她伸手,手指轻轻碰了碰我的下巴“你从来不会说‘一个佣兵干嘛沉迷这些’,或者‘有这时间不如训练’。”
“因为这不是幼稚。”我握住她的手,“这是你的一部分。喜欢色彩、喜欢创造的这部分,和你曾经是佣兵的那部分一样真实。”
琳奈的眼睛微微睁大。然后她笑了,那笑容里有释然,有什么长久紧绷的东西终于松开的柔软。
“你真是……”她喃喃着,踮起脚尖,脸毫无征兆地贴了上来。
这个吻和河边那个蜻蜓点水不同。
她吻得很认真,嘴唇柔软而湿润,带着一点汽水的甜和喷漆的化学气味。
她的手攀上我的肩膀,手指插进我后脑的淡金色的头里,轻轻揪着。
我揽着她的腰把她拉近,感觉到她身体瞬间僵硬了一下——那是佣兵本能的反应——却又彻底软化,完全靠进我怀里。
我们吻了很久,久到工作台的灯自动熄灭,只剩窗外透进来的路灯光。分开时两人都在轻喘,额头相抵。琳奈的眼睛湿漉漉的,在昏暗里亮。
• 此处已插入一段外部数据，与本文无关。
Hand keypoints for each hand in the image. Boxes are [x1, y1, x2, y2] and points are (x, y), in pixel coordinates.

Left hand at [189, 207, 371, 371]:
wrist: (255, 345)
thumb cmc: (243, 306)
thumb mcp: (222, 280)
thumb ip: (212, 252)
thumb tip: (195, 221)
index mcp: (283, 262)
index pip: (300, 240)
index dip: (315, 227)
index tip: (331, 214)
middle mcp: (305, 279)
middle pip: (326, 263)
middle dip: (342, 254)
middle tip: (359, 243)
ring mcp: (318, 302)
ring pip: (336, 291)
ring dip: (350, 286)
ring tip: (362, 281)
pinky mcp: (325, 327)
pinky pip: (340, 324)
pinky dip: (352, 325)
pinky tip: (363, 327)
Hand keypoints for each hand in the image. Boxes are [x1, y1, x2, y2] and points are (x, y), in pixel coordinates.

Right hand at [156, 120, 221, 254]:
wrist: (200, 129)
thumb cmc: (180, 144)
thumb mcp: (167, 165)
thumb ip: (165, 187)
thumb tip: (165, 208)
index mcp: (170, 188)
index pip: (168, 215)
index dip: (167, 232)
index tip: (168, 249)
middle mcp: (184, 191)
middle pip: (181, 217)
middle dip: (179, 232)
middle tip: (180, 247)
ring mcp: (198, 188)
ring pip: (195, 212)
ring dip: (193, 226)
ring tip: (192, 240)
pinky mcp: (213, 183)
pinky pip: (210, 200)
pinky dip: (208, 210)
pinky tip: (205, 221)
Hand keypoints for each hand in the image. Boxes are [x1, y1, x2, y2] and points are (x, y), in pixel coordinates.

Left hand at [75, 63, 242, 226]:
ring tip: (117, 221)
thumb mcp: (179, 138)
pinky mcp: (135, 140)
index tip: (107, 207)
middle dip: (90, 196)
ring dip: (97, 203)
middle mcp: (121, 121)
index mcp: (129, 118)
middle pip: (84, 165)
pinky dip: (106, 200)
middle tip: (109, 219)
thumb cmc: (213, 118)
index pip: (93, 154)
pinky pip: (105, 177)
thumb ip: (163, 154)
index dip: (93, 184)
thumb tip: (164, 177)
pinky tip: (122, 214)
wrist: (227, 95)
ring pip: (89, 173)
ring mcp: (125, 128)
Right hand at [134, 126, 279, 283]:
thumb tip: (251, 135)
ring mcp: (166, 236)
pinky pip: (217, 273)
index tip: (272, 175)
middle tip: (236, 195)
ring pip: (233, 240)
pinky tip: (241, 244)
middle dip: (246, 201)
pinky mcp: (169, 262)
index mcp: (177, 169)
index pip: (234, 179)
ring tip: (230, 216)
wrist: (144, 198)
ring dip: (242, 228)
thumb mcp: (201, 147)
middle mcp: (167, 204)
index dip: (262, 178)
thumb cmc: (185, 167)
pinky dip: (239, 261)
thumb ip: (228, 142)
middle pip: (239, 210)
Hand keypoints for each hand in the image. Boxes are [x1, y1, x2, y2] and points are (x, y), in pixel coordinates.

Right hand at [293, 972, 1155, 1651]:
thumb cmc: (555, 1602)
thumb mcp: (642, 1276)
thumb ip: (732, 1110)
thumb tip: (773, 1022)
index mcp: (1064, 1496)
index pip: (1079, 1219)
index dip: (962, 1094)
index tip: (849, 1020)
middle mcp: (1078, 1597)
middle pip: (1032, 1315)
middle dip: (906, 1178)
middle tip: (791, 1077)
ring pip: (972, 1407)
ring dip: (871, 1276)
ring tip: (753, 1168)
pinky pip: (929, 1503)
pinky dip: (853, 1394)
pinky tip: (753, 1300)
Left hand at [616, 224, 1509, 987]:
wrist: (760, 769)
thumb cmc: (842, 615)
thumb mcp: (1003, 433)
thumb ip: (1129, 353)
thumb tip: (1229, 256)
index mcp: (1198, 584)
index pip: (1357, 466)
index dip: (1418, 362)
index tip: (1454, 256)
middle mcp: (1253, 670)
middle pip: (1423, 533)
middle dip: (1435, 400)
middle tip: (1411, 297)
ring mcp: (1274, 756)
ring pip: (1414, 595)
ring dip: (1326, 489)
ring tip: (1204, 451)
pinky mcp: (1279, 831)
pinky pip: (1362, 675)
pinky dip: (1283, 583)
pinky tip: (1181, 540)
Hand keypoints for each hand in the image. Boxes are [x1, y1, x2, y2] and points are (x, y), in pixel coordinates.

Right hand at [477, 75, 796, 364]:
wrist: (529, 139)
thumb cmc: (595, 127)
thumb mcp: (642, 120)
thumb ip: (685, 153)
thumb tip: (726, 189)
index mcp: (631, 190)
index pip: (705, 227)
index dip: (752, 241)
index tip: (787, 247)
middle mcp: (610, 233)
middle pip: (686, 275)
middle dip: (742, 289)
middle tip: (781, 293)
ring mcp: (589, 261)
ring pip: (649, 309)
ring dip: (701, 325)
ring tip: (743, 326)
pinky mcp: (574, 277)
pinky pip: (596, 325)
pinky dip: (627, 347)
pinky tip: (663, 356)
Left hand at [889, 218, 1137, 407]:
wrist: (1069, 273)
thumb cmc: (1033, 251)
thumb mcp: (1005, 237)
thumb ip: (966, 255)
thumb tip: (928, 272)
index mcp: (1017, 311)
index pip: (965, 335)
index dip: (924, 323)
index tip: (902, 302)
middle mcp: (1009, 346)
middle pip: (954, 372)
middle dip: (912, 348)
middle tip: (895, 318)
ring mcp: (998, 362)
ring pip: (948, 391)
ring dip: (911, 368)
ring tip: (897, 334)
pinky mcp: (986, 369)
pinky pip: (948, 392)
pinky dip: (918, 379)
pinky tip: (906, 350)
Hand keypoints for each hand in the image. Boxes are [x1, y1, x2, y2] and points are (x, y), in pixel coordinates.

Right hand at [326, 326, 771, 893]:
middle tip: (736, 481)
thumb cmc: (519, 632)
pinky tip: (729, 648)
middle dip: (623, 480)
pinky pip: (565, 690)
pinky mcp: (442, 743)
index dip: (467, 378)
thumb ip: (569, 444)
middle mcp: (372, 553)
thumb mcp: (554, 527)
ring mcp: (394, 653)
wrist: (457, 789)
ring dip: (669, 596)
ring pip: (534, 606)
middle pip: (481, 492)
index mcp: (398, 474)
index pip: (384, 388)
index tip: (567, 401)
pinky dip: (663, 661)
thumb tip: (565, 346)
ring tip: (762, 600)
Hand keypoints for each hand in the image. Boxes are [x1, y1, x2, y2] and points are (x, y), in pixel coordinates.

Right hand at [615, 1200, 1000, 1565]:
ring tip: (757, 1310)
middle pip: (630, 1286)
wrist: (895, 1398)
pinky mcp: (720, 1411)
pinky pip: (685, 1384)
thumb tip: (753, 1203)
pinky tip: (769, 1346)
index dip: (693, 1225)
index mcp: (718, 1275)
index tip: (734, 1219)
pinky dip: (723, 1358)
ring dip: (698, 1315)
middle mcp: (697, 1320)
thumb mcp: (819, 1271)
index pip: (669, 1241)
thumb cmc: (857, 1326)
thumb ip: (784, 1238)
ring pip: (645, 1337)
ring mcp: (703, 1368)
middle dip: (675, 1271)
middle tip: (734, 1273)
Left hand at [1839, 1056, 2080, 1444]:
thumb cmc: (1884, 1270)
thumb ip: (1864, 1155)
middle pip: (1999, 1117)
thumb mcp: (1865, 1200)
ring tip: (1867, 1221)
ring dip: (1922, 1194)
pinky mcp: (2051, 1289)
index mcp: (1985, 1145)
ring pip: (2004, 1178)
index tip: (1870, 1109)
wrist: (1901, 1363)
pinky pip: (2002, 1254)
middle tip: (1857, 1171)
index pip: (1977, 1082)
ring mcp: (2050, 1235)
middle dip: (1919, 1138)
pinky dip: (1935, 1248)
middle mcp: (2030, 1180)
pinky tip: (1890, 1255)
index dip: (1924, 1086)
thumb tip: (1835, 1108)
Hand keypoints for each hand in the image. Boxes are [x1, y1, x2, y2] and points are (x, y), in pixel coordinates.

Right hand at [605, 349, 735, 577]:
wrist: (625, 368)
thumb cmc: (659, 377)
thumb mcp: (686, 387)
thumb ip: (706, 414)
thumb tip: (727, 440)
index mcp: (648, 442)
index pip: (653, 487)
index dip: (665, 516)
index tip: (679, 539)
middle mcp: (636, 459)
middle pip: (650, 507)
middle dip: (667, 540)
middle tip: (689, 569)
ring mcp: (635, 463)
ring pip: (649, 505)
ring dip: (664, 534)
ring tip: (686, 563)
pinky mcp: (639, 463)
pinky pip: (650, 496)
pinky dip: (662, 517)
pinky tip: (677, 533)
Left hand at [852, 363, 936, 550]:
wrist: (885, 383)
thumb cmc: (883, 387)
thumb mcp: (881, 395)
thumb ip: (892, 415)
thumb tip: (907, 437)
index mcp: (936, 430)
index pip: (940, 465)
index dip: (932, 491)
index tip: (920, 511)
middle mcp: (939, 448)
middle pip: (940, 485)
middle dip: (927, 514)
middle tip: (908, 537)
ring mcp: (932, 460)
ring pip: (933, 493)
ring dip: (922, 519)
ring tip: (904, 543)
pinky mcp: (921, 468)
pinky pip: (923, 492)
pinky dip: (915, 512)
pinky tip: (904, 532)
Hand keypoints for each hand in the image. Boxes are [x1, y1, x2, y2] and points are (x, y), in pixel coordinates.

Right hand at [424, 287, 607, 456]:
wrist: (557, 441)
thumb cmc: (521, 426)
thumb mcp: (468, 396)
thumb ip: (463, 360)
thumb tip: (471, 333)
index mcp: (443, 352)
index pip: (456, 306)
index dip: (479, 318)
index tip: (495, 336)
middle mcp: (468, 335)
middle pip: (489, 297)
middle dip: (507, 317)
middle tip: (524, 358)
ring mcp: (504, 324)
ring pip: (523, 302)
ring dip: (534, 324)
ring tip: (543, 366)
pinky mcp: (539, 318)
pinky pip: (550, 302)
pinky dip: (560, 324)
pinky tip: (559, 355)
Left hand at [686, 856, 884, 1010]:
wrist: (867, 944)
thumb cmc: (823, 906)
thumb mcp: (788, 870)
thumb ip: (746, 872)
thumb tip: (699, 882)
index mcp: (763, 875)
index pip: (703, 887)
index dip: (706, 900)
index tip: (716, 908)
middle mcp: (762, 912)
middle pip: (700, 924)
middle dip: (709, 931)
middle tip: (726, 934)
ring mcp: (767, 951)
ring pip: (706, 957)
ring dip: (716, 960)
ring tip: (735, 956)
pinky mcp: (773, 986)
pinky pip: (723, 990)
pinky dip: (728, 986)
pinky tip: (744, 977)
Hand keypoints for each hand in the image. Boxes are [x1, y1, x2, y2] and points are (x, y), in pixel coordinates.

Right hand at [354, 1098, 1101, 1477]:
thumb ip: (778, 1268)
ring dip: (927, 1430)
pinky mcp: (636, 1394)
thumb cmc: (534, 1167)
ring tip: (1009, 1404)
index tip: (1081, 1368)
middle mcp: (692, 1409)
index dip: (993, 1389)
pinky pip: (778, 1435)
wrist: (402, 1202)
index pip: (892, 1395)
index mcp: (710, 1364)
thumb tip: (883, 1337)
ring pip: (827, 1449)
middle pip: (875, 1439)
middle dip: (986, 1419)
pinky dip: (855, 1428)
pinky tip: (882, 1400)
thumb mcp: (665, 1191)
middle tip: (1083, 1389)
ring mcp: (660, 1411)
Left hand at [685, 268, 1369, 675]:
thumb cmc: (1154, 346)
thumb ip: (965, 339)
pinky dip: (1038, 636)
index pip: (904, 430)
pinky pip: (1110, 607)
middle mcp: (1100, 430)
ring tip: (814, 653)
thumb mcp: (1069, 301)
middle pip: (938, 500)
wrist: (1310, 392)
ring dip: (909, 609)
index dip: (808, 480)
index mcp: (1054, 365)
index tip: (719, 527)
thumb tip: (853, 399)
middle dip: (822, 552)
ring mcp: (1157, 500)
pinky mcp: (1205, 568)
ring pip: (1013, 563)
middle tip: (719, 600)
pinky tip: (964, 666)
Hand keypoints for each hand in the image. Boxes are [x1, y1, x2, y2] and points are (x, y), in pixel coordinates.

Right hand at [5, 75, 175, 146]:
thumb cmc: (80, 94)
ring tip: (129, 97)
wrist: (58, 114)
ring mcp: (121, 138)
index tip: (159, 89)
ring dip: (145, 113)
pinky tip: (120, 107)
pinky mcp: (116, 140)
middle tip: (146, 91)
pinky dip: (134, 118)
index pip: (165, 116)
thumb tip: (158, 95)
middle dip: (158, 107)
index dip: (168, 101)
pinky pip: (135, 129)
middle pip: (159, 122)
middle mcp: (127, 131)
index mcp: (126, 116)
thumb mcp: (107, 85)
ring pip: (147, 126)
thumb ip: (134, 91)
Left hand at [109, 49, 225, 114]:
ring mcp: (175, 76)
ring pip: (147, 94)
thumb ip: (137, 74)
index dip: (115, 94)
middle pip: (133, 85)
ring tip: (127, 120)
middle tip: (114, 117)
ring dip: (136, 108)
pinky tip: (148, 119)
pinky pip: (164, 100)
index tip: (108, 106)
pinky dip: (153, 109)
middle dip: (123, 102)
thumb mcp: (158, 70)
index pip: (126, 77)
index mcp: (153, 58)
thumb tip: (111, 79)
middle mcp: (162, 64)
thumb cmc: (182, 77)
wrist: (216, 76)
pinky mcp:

“我……”她开口,声音沙哑,“我没怎么……和人这样过。以前的任务里偶尔需要色诱,但那都是表演。真正的……这是第一次。”
她说得有点语无伦次,但我知道她的意思。
作为佣兵时的亲密接触是工具,是任务,而此刻,是她自己的选择,是她作为“琳奈”这个人的渴望。
“我也是第一次。”我说,“和喜欢的人。”
琳奈的呼吸滞了滞。然后她把脸埋回我肩头,小声嘟囔“犯规……说这种话……”
但我感觉到她在笑,身体微微颤抖的那种笑。
我们又抱了一会儿,然后琳奈退开一点,摸了摸自己烫的脸“不行不行,漆要干了!继续工作!”
她转身重新戴上面罩,但耳朵红得透明。
我也回到助手位置,空气中多了某种微妙的张力——每一次眼神接触,每一次手指无意碰触,都会激起细小的电流。
喷涂工作持续到凌晨。
当最后一层透明保护漆喷完,琳奈关掉设备,摘下面罩和手套,长长地呼出一口气。
摩托骨架在灯光下泛着梦幻的渐变色彩,声痕粒子在其中缓慢流动,像有生命一般。
“完成了。”她声音疲惫但满足。
我们一起清理工具、收拾工作台。
洗手时,琳奈挤了一大泵洗手液,仔细搓洗手指上的颜料。
我从镜子里看她——她低着头,侧脸线条在浴室灯光下柔和得不真实,睫毛在眼下投出小小的阴影。